Centre agricole situé à 40 km de Thessalonique, elle est aussi très proche des ruines de Pella, lieu de naissance d'Alexandre le Grand et capitale de l'ancienne Macédoine.
En 2011, sa population était de 29 789 habitants[2]. Sous l'Empire ottoman elle était considérée ville sacrée.
L'opinion la plus répandue est qu'en 1385, Gazi Ahmed Evrenos(en), le premier commandant turc parti pour la Macédoine en tant qu'ouch bey(en) de l'armée ottomane, conquiert la région, et occupe la colonie romaine de Vardarion. La ville a été nommée Yenice (prononcé Yenidjé), c'est-à-dire (ville) nouvelle, ou Yenice-i Vardar[3], pour la distinguer de Yenice-i Karasu[4].
La nouvelle ville devient une base pour la conquête des autres pays voisins des Balkans.
la transcription bulgare est Енидже Вардар (Enidje Vardar).
À partir de son rattachement à l'État grec, la ville s'appelle Genitsá (en grec moderne : Γενιτσά, prononcé Yenitsa) et en 1926, elle est officiellement rebaptisée Giannitsá[5].
Économie
Giannitsá est une région rurale. On y cultive des céréales, de l'orge, de l'avoine, du maïs, du sésame, du coton et de la pastèque.
L'assèchement du lac de Giannitsá, entre 1928 et 1932, a augmenté la surface des terres agricoles, conduisant à une croissance de la population dans la région.
Au XIXe siècle, on pêchait dans ce lac et on récoltait les massettes pour fabriquer des nattes.
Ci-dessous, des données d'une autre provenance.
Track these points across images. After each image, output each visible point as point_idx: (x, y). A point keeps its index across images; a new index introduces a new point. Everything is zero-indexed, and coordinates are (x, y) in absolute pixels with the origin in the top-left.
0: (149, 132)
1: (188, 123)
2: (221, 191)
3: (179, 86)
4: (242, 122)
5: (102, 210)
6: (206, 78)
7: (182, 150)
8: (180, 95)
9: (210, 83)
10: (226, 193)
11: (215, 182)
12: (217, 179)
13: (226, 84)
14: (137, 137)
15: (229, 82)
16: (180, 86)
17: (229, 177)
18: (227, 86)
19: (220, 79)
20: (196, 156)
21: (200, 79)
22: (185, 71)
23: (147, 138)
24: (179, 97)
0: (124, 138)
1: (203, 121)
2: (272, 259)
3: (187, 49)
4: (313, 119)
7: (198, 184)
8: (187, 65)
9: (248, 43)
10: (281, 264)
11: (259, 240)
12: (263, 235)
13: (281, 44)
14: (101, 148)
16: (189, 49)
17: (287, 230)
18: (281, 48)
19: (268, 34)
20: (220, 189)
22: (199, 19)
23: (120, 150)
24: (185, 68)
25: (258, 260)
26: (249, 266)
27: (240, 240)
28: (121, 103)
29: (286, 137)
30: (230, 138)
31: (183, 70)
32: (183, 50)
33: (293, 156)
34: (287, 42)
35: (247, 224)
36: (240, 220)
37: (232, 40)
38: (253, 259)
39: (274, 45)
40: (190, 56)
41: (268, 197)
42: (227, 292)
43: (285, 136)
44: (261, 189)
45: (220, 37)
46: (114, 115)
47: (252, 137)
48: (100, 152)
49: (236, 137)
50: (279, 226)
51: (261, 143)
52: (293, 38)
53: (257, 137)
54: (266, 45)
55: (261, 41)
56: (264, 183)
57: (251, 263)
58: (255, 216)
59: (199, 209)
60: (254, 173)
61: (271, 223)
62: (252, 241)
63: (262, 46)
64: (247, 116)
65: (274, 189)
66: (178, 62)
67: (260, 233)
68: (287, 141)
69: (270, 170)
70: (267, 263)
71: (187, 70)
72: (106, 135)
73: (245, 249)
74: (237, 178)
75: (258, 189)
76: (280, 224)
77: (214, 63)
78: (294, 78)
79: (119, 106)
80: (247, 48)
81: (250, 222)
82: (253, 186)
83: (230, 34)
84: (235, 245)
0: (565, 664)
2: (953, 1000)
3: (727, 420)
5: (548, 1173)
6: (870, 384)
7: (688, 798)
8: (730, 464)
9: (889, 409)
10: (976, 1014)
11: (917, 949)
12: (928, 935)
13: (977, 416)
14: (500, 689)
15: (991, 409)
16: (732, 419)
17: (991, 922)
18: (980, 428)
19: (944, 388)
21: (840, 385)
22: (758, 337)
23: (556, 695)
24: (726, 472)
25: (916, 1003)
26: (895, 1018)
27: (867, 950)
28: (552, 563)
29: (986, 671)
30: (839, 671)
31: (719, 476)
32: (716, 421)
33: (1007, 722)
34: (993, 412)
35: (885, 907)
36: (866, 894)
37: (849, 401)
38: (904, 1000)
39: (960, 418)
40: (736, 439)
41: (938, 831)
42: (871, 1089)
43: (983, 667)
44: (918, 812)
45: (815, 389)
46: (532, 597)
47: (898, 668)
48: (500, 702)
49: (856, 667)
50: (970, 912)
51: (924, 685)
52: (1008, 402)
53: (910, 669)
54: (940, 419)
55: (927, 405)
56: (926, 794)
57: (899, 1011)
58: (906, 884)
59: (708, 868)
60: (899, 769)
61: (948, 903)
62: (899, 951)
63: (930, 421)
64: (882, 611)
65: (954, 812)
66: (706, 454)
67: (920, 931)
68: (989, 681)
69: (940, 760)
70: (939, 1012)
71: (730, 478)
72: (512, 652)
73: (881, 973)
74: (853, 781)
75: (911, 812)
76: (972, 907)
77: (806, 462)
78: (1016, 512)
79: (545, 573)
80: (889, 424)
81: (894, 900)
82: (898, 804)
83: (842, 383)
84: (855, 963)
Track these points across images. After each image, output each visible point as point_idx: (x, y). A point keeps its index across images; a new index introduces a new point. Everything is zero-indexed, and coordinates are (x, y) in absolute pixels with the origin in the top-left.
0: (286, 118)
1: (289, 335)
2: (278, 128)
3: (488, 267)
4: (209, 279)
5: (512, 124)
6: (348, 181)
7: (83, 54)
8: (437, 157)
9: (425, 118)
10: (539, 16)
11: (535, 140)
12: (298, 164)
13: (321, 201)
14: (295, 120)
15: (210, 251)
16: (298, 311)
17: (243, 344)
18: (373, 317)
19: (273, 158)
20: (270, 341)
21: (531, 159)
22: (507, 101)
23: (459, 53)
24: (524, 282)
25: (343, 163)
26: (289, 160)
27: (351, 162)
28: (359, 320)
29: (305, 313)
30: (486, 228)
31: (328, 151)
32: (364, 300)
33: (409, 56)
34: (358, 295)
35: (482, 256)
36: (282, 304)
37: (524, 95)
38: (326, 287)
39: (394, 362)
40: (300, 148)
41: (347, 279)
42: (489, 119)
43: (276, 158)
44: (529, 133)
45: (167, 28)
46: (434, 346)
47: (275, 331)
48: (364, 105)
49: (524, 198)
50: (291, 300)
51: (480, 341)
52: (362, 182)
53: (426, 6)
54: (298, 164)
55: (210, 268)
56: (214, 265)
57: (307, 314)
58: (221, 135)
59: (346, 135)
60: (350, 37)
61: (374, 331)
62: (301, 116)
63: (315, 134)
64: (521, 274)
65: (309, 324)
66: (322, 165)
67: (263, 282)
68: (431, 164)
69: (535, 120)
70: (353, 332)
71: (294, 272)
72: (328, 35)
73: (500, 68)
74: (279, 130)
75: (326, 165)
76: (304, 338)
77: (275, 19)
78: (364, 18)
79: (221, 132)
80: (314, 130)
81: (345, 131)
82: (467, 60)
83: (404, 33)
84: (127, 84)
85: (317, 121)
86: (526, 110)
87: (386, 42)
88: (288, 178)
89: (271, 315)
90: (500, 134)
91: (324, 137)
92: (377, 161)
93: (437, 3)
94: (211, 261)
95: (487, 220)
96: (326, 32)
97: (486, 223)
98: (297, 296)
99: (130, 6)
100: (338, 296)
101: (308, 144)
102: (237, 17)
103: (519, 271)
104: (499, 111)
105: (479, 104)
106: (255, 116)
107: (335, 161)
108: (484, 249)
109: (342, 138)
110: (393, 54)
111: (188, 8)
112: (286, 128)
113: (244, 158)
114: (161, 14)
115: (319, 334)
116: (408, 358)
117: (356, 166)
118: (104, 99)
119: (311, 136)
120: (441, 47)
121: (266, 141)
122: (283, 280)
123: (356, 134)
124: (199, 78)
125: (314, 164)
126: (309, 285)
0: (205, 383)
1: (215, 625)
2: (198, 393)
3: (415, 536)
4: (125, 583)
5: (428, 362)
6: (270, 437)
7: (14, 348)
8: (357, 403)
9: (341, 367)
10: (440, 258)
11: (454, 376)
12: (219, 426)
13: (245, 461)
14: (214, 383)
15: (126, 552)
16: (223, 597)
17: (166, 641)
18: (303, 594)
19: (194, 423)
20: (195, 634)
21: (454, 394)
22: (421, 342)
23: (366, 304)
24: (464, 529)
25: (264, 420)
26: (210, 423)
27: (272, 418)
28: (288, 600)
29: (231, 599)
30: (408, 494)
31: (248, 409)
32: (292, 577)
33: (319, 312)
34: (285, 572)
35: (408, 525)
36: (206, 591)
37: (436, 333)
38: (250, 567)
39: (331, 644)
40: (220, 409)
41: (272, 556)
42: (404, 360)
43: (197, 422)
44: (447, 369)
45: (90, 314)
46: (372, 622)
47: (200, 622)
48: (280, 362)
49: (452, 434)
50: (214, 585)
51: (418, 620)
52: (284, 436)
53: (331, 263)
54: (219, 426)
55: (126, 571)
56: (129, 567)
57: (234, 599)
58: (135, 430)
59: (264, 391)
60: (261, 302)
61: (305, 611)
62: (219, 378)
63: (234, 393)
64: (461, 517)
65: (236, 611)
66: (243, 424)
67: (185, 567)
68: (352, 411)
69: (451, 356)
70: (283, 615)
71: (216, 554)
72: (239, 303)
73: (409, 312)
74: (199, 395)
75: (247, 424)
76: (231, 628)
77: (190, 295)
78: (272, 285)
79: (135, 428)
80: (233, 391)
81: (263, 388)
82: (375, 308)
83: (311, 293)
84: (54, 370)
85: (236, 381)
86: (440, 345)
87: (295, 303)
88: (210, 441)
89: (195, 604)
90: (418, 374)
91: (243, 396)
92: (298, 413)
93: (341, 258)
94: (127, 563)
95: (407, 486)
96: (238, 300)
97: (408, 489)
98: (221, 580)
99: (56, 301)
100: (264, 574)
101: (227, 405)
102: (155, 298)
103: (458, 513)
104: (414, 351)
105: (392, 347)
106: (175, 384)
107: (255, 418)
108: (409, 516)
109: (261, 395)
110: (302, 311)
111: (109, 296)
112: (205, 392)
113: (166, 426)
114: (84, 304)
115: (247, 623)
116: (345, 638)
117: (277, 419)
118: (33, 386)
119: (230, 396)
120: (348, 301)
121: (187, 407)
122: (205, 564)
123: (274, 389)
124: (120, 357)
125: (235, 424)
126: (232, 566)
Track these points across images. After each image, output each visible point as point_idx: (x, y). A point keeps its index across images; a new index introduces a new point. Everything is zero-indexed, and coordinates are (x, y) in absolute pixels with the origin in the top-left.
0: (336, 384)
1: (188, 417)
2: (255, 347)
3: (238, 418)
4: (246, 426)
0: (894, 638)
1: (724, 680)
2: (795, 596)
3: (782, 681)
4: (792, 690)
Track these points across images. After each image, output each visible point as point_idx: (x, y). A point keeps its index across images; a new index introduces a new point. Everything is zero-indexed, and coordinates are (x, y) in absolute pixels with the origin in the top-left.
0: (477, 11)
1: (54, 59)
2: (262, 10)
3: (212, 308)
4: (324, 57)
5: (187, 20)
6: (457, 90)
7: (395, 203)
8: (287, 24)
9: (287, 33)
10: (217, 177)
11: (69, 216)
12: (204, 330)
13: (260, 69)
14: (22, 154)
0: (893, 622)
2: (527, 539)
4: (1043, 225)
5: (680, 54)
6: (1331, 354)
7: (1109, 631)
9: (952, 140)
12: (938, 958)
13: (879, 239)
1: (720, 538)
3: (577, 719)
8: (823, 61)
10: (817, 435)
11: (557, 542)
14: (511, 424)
Gianitsa était alors un important centre commercial de l'Empire ottoman, mais en raison de fréquentes épidémies de paludisme, il a décliné économiquement. En 1894, le chemin de fer Thessalonique - Bitola a été mis en service , mais il contournait Gianitsa, ce qui l'a encore isolé.
Histoire
À l'exception de la côte, la Macédoine a été largement slavisée à la fin du VIe siècle et au début du VIIe siècle. Ce fut le cas pour Giannitsá.
Une cité fortifiée existait à l'époque byzantine, attestée par des fouilles archéologiques.
Mais l'importance de la ville commence avec sa fondation par le bey Evrenos(en) probablement entre 1383 et 1387. Le fait qu'Evremos a été enterré dans la ville de Giannitsá en fera une ville sainte des Turcs et un lieu de culte. Le mausolée d'Evrenos(bg), largement remanié au cours des siècles, abrite aujourd'hui des activités culturelles.
En 1519, la population comptait déjà 1 077 familles musulmanes, 25 familles chrétiennes et 44 familles juives. Les recensements de 1528, 1542, 1568-1570 ont donné respectivement 580, 622, 791 familles musulmanes et 24, 37, 63 familles chrétiennes, et pas de familles juives[6].
À partir du milieu du XVe siècle, Giannitsá devint un centre des lettres et des arts. Sous le bey Şemseddin Ahmed[7], de nombreuses mosquées, écoles, orphelinats ont été créés et des travaux publics ont été réalisés. Il invita le maître soufi Abdullah-ı İlahi[8], qui mourrut à Giannitsá vers 1487 - 1491, où il a son tombeau[9].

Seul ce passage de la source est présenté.